(Records for this task)

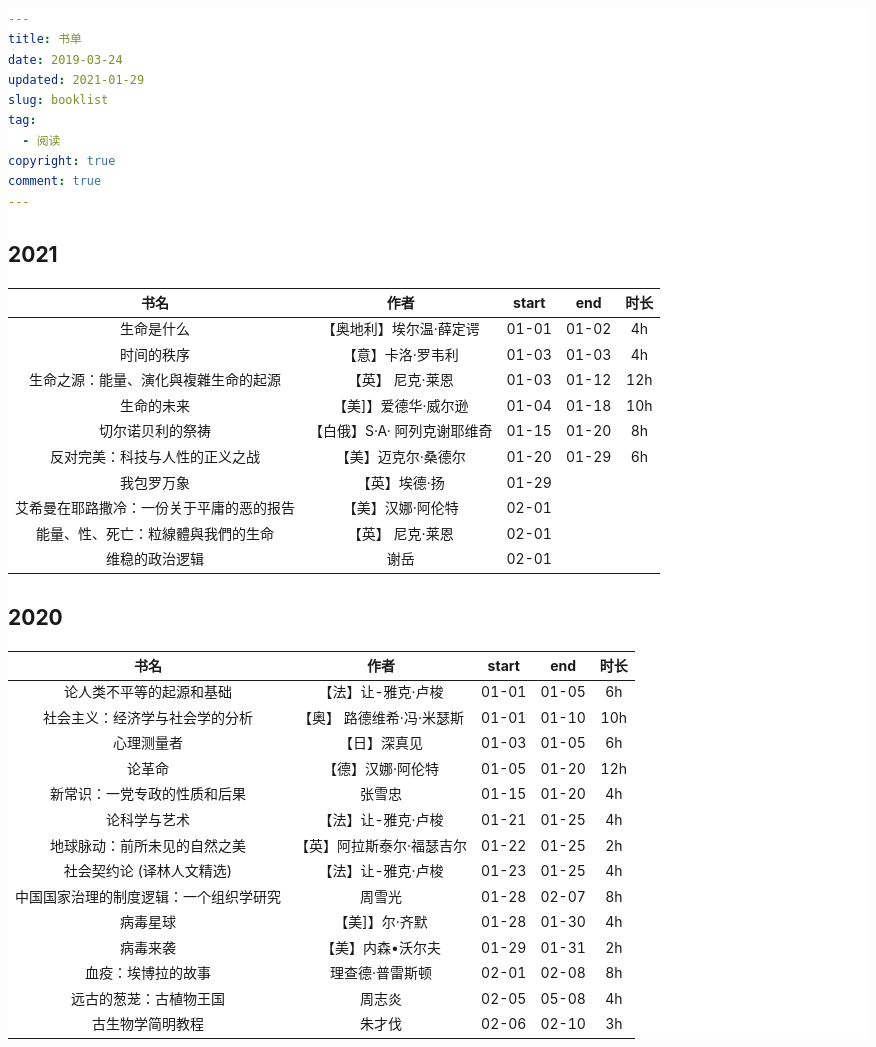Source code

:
 ```yaml
---
title: 书单
date: 2019-03-24
updated: 2021-01-29
slug: booklist
tag:
  - 阅读
copyright: true
comment: true
---
```


## 2021

|                   书名                   |            作者             | start |  end  | 时长 |
| :--------------------------------------: | :-------------------------: | :---: | :---: | :--: |
|                生命是什么                |   【奥地利】埃尔温·薛定谔   | 01-01 | 01-02 |  4h  |
|                时间的秩序                |      【意】卡洛·罗韦利      | 01-03 | 01-03 |  4h  |
|   生命之源：能量、演化與複雜生命的起源   |      【英】 尼克·莱恩       | 01-03 | 01-12 | 12h  |
|                生命的未来                |    【美]】爱德华·威尔逊     | 01-04 | 01-18 | 10h  |
|             切尔诺贝利的祭祷             | 【白俄】S·A· 阿列克谢耶维奇 | 01-15 | 01-20 |  8h  |
|      反对完美：科技与人性的正义之战      |     【美】迈克尔·桑德尔     | 01-20 | 01-29 |  6h  |
|                我包罗万象                |        【英】埃德·扬        | 01-29 |       |      |
| 艾希曼在耶路撒冷：一份关于平庸的恶的报告 |      【美】汉娜·阿伦特      | 02-01 |       |      |
|    能量、性、死亡：粒線體與我們的生命    |      【英】 尼克·莱恩       | 02-01 |       |      |
|              维稳的政治逻辑              |            谢岳             | 02-01 |       |      |

## 2020

|                     书名                     |           作者            | start |  end  | 时长 |
| :------------------------------------------: | :-----------------------: | :---: | :---: | :--: |
|           论人类不平等的起源和基础           |    【法】让-雅克·卢梭     | 01-01 | 01-05 |  6h  |
|        社会主义：经济学与社会学的分析        | 【奥】 路德维希·冯·米瑟斯 | 01-01 | 01-10 | 10h  |
|                  心理测量者                  |       【日】深真见        | 01-03 | 01-05 |  6h  |
|                    论革命                    |     【德】汉娜·阿伦特     | 01-05 | 01-20 | 12h  |
|         新常识：一党专政的性质和后果         |          张雪忠           | 01-15 | 01-20 |  4h  |
|                 论科学与艺术                 |    【法】让-雅克·卢梭     | 01-21 | 01-25 |  4h  |
|         地球脉动：前所未见的自然之美         | 【英】阿拉斯泰尔·福瑟吉尔 | 01-22 | 01-25 |  2h  |
|          社会契约论 (译林人文精选)           |    【法】让-雅克·卢梭     | 01-23 | 01-25 |  4h  |
|    中国国家治理的制度逻辑：一个组织学研究    |          周雪光           | 01-28 | 02-07 |  8h  |
|                   病毒星球                   |      【美]】尔·齐默       | 01-28 | 01-30 |  4h  |
|                   病毒来袭                   |     【美】内森•沃尔夫     | 01-29 | 01-31 |  2h  |
|              血疫：埃博拉的故事              |      理查德·普雷斯顿      | 02-01 | 02-08 |  8h  |
|            远古的葱茏：古植物王国            |          周志炎           | 02-05 | 05-08 |  4h  |
|               古生物学简明教程               |          朱才伐           | 02-06 | 02-10 |  3h  |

(End Records for this task)

◆ Activity
All lines above between those holding "01-03 | 01-03" and "01-29 | 01-31", inclusive, must be set down unchanged, and no other line may be included.

◆ Exercise result
|                时间的秩序                |      【意】卡洛·罗韦利      | 01-03 | 01-03 |  4h  |
|   生命之源：能量、演化與複雜生命的起源   |      【英】 尼克·莱恩       | 01-03 | 01-12 | 12h  |
|                生命的未来                |    【美]】爱德华·威尔逊     | 01-04 | 01-18 | 10h  |
|             切尔诺贝利的祭祷             | 【白俄】S·A· 阿列克谢耶维奇 | 01-15 | 01-20 |  8h  |
|      反对完美：科技与人性的正义之战      |     【美】迈克尔·桑德尔     | 01-20 | 01-29 |  6h  |
|                我包罗万象                |        【英】埃德·扬        | 01-29 |       |      |
| 艾希曼在耶路撒冷：一份关于平庸的恶的报告 |      【美】汉娜·阿伦特      | 02-01 |       |      |
|    能量、性、死亡：粒線體與我們的生命    |      【英】 尼克·莱恩       | 02-01 |       |      |
|              维稳的政治逻辑              |            谢岳             | 02-01 |       |      |

## 2020

|                     书名                     |           作者            | start |  end  | 时长 |
| :------------------------------------------: | :-----------------------: | :---: | :---: | :--: |
|           论人类不平等的起源和基础           |    【法】让-雅克·卢梭     | 01-01 | 01-05 |  6h  |
|        社会主义：经济学与社会学的分析        | 【奥】 路德维希·冯·米瑟斯 | 01-01 | 01-10 | 10h  |
|                  心理测量者                  |       【日】深真见        | 01-03 | 01-05 |  6h  |
|                    论革命                    |     【德】汉娜·阿伦特     | 01-05 | 01-20 | 12h  |
|         新常识：一党专政的性质和后果         |          张雪忠           | 01-15 | 01-20 |  4h  |
|                 论科学与艺术                 |    【法】让-雅克·卢梭     | 01-21 | 01-25 |  4h  |
|         地球脉动：前所未见的自然之美         | 【英】阿拉斯泰尔·福瑟吉尔 | 01-22 | 01-25 |  2h  |
|          社会契约论 (译林人文精选)           |    【法】让-雅克·卢梭     | 01-23 | 01-25 |  4h  |
|    中国国家治理的制度逻辑：一个组织学研究    |          周雪光           | 01-28 | 02-07 |  8h  |
|                   病毒星球                   |      【美]】尔·齐默       | 01-28 | 01-30 |  4h  |
|                   病毒来袭                   |     【美】内森•沃尔夫     | 01-29 | 01-31 |  2h  |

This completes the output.